Friday, August 30, 2013

The Smart Money Is on Nuclear

This week's announcement that Vermont Yankee would be shut down in 2014 was sad news to bear for our industry. Here at NEI, we covered the negative impact on the local economy that this closing will have, and our CEO Marv Fertel's comments expressed how disappointing it is when a well-run and highly productive nuclear plant gets shuttered because of skewed markets.

Caroline Cochran 

It was easy to feel discouraged by this, especially knowing all of the hard work put forth by the talented employees and tireless supporters of Vermont Yankee. That's why it was both inspiring and uplifting to read the following message to industry communicators from Caroline Cochran, a nuclear engineer, blogger and advocate.
I wish we were fighting a battle of facts, but clearly that's not what this is. This is a battle of hearts and guts and cool and public opinion. That’s why what you all are doing is so important. Organizations like PopAtomic Studios and The Breakthrough Institute are great because they make nuclear energy accessible and fun, and help people understand that it’s critical for our environment.

I've seen it over and over again talking to person after person in all types of settings. I work in marketing now and speak with thousands of people monthly -- the change is coming. Young people are pro-nuclear. They think it’s cool. They also think it’s important for our future. Many visionaries and big names are pro-nuclear too: Bill Gates and Richard Branson, and Elon Musk is really coming around.

I was just at the largest annual inbound marketing conference, and everyone I talked to there loved the idea of nuclear. These aren’t engineers, these are young techies and social media types. The types that love TechCrunch and Wired and blogs. I was also just in D.C. meeting with the heads of several agencies and offices. There is momentum coming from there as well.  The New York Times and the old guard will have a change of heart…eventually!

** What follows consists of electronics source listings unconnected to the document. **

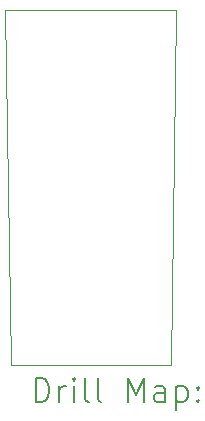
<source format=gbr>
%TF.GenerationSoftware,KiCad,Pcbnew,9.0.6*%
%TF.CreationDate,2025-12-02T11:08:12-05:00*%
%TF.ProjectId,InterConnect,496e7465-7243-46f6-9e6e-6563742e6b69,0*%
%TF.SameCoordinates,Original*%
%TF.FileFunction,Drillmap*%
%TF.FilePolarity,Positive*%
%FSLAX45Y45*%
G04 Gerber Fmt 4.5, Leading zero omitted, Abs format (unit mm)*
G04 Created by KiCad (PCBNEW 9.0.6) date 2025-12-02 11:08:12*
%MOMM*%
%LPD*%
G01*
G04 APERTURE LIST*
%ADD10C,0.050000*%
%ADD11C,0.200000*%
G04 APERTURE END LIST*
D10*
X12546000Y-8504000D02*
X13695000Y-8504000D01*
X12244902Y-8504000D02*
X12245000Y-8510000D01*
X12400000Y-8504000D02*
X12244902Y-8504000D01*
X12546000Y-8504000D02*
X12400000Y-8504000D01*
X13695000Y-8504000D02*
X13653000Y-11510000D01*
X12294000Y-11510000D02*
X12245000Y-8510000D01*
X12294000Y-11510000D02*
X13653000Y-11510000D01*
D11*
X12503179Y-11823984D02*
X12503179Y-11623984D01*
X12503179Y-11623984D02*
X12550798Y-11623984D01*
X12550798Y-11623984D02*
X12579369Y-11633508D01*
X12579369Y-11633508D02*
X12598417Y-11652555D01*
X12598417Y-11652555D02*
X12607941Y-11671603D01*
X12607941Y-11671603D02*
X12617464Y-11709698D01*
X12617464Y-11709698D02*
X12617464Y-11738269D01*
X12617464Y-11738269D02*
X12607941Y-11776365D01*
X12607941Y-11776365D02*
X12598417Y-11795412D01*
X12598417Y-11795412D02*
X12579369Y-11814460D01*
X12579369Y-11814460D02*
X12550798Y-11823984D01*
X12550798Y-11823984D02*
X12503179Y-11823984D01*
X12703179Y-11823984D02*
X12703179Y-11690650D01*
X12703179Y-11728746D02*
X12712703Y-11709698D01*
X12712703Y-11709698D02*
X12722226Y-11700174D01*
X12722226Y-11700174D02*
X12741274Y-11690650D01*
X12741274Y-11690650D02*
X12760322Y-11690650D01*
X12826988Y-11823984D02*
X12826988Y-11690650D01*
X12826988Y-11623984D02*
X12817464Y-11633508D01*
X12817464Y-11633508D02*
X12826988Y-11643031D01*
X12826988Y-11643031D02*
X12836512Y-11633508D01*
X12836512Y-11633508D02*
X12826988Y-11623984D01*
X12826988Y-11623984D02*
X12826988Y-11643031D01*
X12950798Y-11823984D02*
X12931750Y-11814460D01*
X12931750Y-11814460D02*
X12922226Y-11795412D01*
X12922226Y-11795412D02*
X12922226Y-11623984D01*
X13055560Y-11823984D02*
X13036512Y-11814460D01*
X13036512Y-11814460D02*
X13026988Y-11795412D01*
X13026988Y-11795412D02*
X13026988Y-11623984D01*
X13284131Y-11823984D02*
X13284131Y-11623984D01*
X13284131Y-11623984D02*
X13350798Y-11766841D01*
X13350798Y-11766841D02*
X13417464Y-11623984D01*
X13417464Y-11623984D02*
X13417464Y-11823984D01*
X13598417Y-11823984D02*
X13598417Y-11719222D01*
X13598417Y-11719222D02*
X13588893Y-11700174D01*
X13588893Y-11700174D02*
X13569845Y-11690650D01*
X13569845Y-11690650D02*
X13531750Y-11690650D01*
X13531750Y-11690650D02*
X13512703Y-11700174D01*
X13598417Y-11814460D02*
X13579369Y-11823984D01*
X13579369Y-11823984D02*
X13531750Y-11823984D01*
X13531750Y-11823984D02*
X13512703Y-11814460D01*
X13512703Y-11814460D02*
X13503179Y-11795412D01*
X13503179Y-11795412D02*
X13503179Y-11776365D01*
X13503179Y-11776365D02*
X13512703Y-11757317D01*
X13512703Y-11757317D02*
X13531750Y-11747793D01*
X13531750Y-11747793D02*
X13579369Y-11747793D01*
X13579369Y-11747793D02*
X13598417Y-11738269D01*
X13693655Y-11690650D02*
X13693655Y-11890650D01*
X13693655Y-11700174D02*
X13712703Y-11690650D01*
X13712703Y-11690650D02*
X13750798Y-11690650D01*
X13750798Y-11690650D02*
X13769845Y-11700174D01*
X13769845Y-11700174D02*
X13779369Y-11709698D01*
X13779369Y-11709698D02*
X13788893Y-11728746D01*
X13788893Y-11728746D02*
X13788893Y-11785888D01*
X13788893Y-11785888D02*
X13779369Y-11804936D01*
X13779369Y-11804936D02*
X13769845Y-11814460D01*
X13769845Y-11814460D02*
X13750798Y-11823984D01*
X13750798Y-11823984D02*
X13712703Y-11823984D01*
X13712703Y-11823984D02*
X13693655Y-11814460D01*
X13874607Y-11804936D02*
X13884131Y-11814460D01*
X13884131Y-11814460D02*
X13874607Y-11823984D01*
X13874607Y-11823984D02*
X13865084Y-11814460D01*
X13865084Y-11814460D02*
X13874607Y-11804936D01*
X13874607Y-11804936D02*
X13874607Y-11823984D01*
X13874607Y-11700174D02*
X13884131Y-11709698D01*
X13884131Y-11709698D02*
X13874607Y-11719222D01*
X13874607Y-11719222D02*
X13865084Y-11709698D01*
X13865084Y-11709698D02*
X13874607Y-11700174D01*
X13874607Y-11700174D02*
X13874607Y-11719222D01*
M02*

</source>
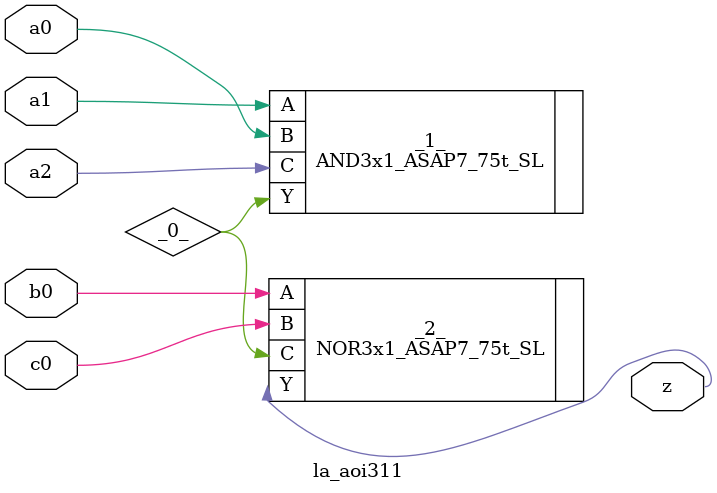
<source format=v>

/* Generated by Yosys 0.37 (git sha1 a5c7f69ed, clang 14.0.0-1ubuntu1.1 -fPIC -Os) */

module la_aoi311(a0, a1, a2, b0, c0, z);
  wire _0_;
  input a0;
  wire a0;
  input a1;
  wire a1;
  input a2;
  wire a2;
  input b0;
  wire b0;
  input c0;
  wire c0;
  output z;
  wire z;
  AND3x1_ASAP7_75t_SL _1_ (
    .A(a1),
    .B(a0),
    .C(a2),
    .Y(_0_)
  );
  NOR3x1_ASAP7_75t_SL _2_ (
    .A(b0),
    .B(c0),
    .C(_0_),
    .Y(z)
  );
endmodule

</source>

Don’t lose heart guys. The smart money is on nuclear. The people that really care about our future care about nuclear.
On behalf of nukes everywhere, I want to say thank you, Caroline. This is exactly what we needed to hear. We are heartened by your message and will continue to spread the word that nuclear energy is crucial for powering our future.


jimwg said...

Good article, but I just can't share Caroline Cochran's hopeful vision. If polls were REALLY true that supposedly most Americans are for nuclear energy then why the heck is it so blasted hard just keeping them open much less built? In a very cold Darwinian way, you almost can't blame the glee anti-nukers have every time a nuclear plant closes its shutters. After all, anti's have long been given a free wide-open unchallenged media-groomed savanna to run amok and pluck clueless sheep by while the lion sleeps in the bushes. You'd think after TMI that the nuclear community would've taken a cue from Tylenol and launched an aggressive damage-control and public education program to pump up the nuclear science quotient in this country. Instead its foolish fatal complacency hoped the TMI panic would blow over and people would forgive and forget Doomsday nightmares. Royally wrong. We got a 30 year nuke building stall and five nukes announced closing this year, boiled down largely as a result of soured enthuse by electric utilities hammmered by political and community pressure. How many are waiting in the wings for next year? How many hints does the nuclear community need to implement massive and continuous nuclear education projects on the media and the web? Tupperwear party nuke teach-ins won't cut it. You have to enlighten en masse in live pop channels. It can be done if every establishment and organization and union with nuclear and atomic in its name dropped a little in the passed cup and got a PR firm cracking on the issue for starters. Just like the one Tylenol hired long ago. Stop reacting to media anti-nuclear features in their comments columns and pro-actively publish some! Get in the antis face for once!

James Greenidge
Queens NY

Anonymous said...

All of the plants which closed did so for a combination of technical and economic reasons, most of which were brought about by old age. No amount of PR would have fixed the steam generator replacement issues at San Onofre and Crystal River and no amount of good will would change the high O&M costs of agiing, small single unit plants like Vermont Yankee and Kewaunee. I would expect several more small single unit stations to close over the next few years if natural gas prices stay low. Also, I would not be surprised if a large unit closed if there was a serious mechanical failure that was costly to repair. The closer these plants get to the end of their operation lives the less they are worth and the more they cost to maintain. At some point the costs outweight the benefits and they are shut down. The NRC and people's opinions affect this to a degree since excessive regulation drives up costs, but it's far from the only factor.